Created in 2004, the Digital Library of the Caribbean (dLOC) is a digital archive comprised of the Caribbean-focused repositories of its member institutions. Since its inception, led by Judith Rogers (then Director of the University of the Virgin Islands Libraries) and eight founding entities, dLOC has grown to include over seventy institutions, with one of the most recent members being Biblioteca Nacional Ernesto J. Castillero R. Panamá in 2022. dLOC uses standard technologies and practices including Python, APIs, ElasticSearch, ReactJS, PostgreSQL, and other technologies common to digital library systems.

Members retain ownership of their collections hosted on dLOC, and they can take advantage of a personalized host page highlighting their collections within the larger dLOC library. For example, one of the partners, the University of Central Florida Libraries, gives an interactive view of its collections by linking archived exhibits. Digitized materials include maps, letters, books, newspapers, and finding aids. For member institutions, exposing their collections on dLOC connects their materials with related information for further investigation. 

A section dedicated to the Caribbean Newspapers demonstrates one of dLOC's core tenets of collaboration and how dLOC supports training and the growth of Caribbean cultural heritage. The Mellon Foundation, for example, funded the Caribbean Newspapers as part of their "Data: Part to Whole" initiative, which encouraged the digitization and utilization of newspapers within the archive. The downloaded works provide the viewer access to crucial material that may not have come up in a regular search. Currently, there are 268,972 newspapers from the hosting organizations. Staff is in the process of creating a “pilot thematic tool kit focused on hurricanes and tropical cyclones.” In producing the tool kit, one of the objectives is to focus on the resilience of the Caribbean peoples’ response across different eras and locations, including Belize, Cuba, and Haiti. The collection can be searched in English, French, and Spanish. 

To make its collections more accessible and impactful, dLOC provides workshops such as "Metadata Creation for dLOC" and "Introduction to Web Archiving" that benefit both members and those new to the field. Funded in part by the National Endowment for the Humanities, "Migration, Mobility, Sustainability: Caribbean Studies" was an institutional course that guides researchers interested in merging Caribbean Studies and digital humanities. Applicants did not have to be associated with a member organization. For those needing help on where to begin, tools and topics provide an introductory overview of getting started, including information on grants, oral histories, mapping, and timelines. Once viewing the tools section, the project and courses give insight into putting the tools into action. One project, My Nola, My Story (reviewed in this journal’s first issue), incorporates StoryMaps, revealing where Caribbean migrants settled in New Orleans, along with an oral history project that layers oral histories over images to reveal more about the location. A related projects feature shows connections between projects with similar themes or tools.
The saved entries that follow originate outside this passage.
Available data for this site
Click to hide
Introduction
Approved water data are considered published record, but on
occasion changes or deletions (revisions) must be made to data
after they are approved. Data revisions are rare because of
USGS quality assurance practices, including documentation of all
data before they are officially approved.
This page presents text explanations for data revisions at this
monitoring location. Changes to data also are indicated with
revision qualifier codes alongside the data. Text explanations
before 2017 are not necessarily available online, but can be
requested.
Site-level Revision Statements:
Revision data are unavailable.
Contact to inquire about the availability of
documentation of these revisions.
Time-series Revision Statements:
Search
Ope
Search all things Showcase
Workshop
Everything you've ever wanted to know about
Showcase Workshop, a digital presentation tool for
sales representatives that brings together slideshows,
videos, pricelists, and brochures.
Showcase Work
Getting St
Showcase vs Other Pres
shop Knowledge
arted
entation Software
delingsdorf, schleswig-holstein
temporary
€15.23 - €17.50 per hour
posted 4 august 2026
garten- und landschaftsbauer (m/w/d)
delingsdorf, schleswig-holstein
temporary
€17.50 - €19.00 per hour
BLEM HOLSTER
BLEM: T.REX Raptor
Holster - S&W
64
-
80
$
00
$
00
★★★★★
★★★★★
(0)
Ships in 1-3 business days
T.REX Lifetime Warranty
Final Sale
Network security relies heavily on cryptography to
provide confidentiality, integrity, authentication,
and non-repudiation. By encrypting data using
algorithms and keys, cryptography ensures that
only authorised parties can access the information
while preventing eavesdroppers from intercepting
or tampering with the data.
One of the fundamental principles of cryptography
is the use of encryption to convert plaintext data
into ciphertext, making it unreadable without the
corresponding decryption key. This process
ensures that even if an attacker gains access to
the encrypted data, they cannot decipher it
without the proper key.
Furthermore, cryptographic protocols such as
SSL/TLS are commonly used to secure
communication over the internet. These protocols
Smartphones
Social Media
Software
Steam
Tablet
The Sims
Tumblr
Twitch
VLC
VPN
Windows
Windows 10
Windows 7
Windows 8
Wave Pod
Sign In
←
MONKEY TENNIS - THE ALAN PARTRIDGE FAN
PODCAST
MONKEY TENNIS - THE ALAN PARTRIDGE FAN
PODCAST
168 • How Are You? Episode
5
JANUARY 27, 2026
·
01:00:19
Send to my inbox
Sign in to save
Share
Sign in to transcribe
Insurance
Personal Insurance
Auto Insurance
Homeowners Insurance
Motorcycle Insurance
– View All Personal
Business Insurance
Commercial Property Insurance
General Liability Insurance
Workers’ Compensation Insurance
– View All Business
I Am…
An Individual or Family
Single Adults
dLOC’s approach to archival work is a collaborative process with its partners. The success of its outcome shows itself in the reach of the member institutions. There is no hierarchy apparent in members, allowing for autonomy in the site pages and collaboration in working on the metadata for the researcher to have further access to a topic. Its value and reach are reflected in the over 4 million people who have visited the site.
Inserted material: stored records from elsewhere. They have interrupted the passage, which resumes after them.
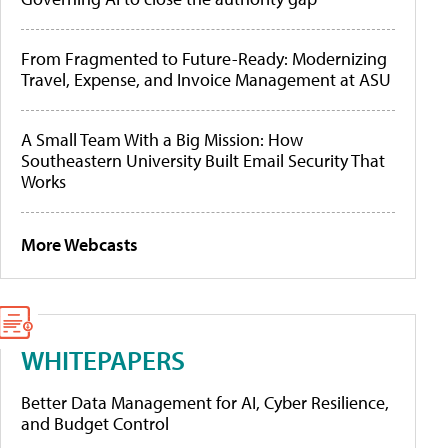
From Fragmented to Future-Ready: Modernizing
Travel, Expense, and Invoice Management at ASU
A Small Team With a Big Mission: How
Southeastern University Built Email Security That
Works
More Webcasts
WHITEPAPERS
Better Data Management for AI, Cyber Resilience,
and Budget Control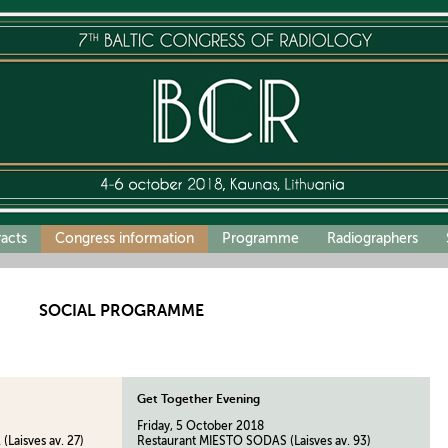
racts
Congress information
Programme
Radiographers
SOCIAL PROGRAMME
Get Together Evening
Friday, 5 October 2018
Laisves av. 27)
Restaurant MIESTO SODAS (Laisves av. 93)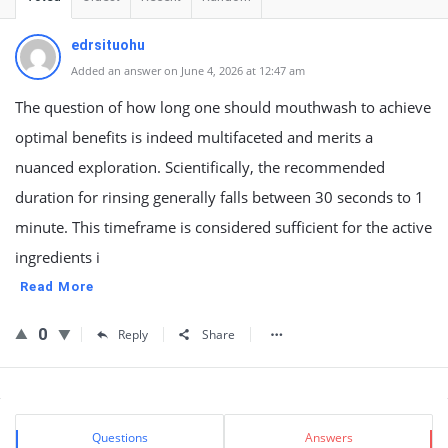
edrsituohu
Added an answer on June 4, 2026 at 12:47 am
The question of how long one should mouthwash to achieve
optimal benefits is indeed multifaceted and merits a
nuanced exploration. Scientifically, the recommended
duration for rinsing generally falls between 30 seconds to 1
minute. This timeframe is considered sufficient for the active
ingredients i
Read More
0
Reply
Share
Sidebar
Stats
Questions
Answers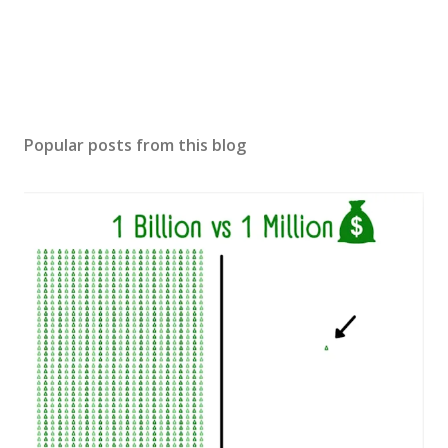
Popular posts from this blog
Moving forward, dLOC can work to expand its reach to interested scholars through outreach with organizations that have a similar interest in the Caribbean, including the Museum Association of the Caribbean. Panel discussions and workshops held at the conference would guide navigating the repositories and tools dLOC offers. In working with the members, a feature section on the home page would be helpful to introduce new repositories and highlight collections. The feature section should be updated quarterly to showcase the different partners. In the feature section, the organizations can prepare articles spotlighting the material or its use in a research project.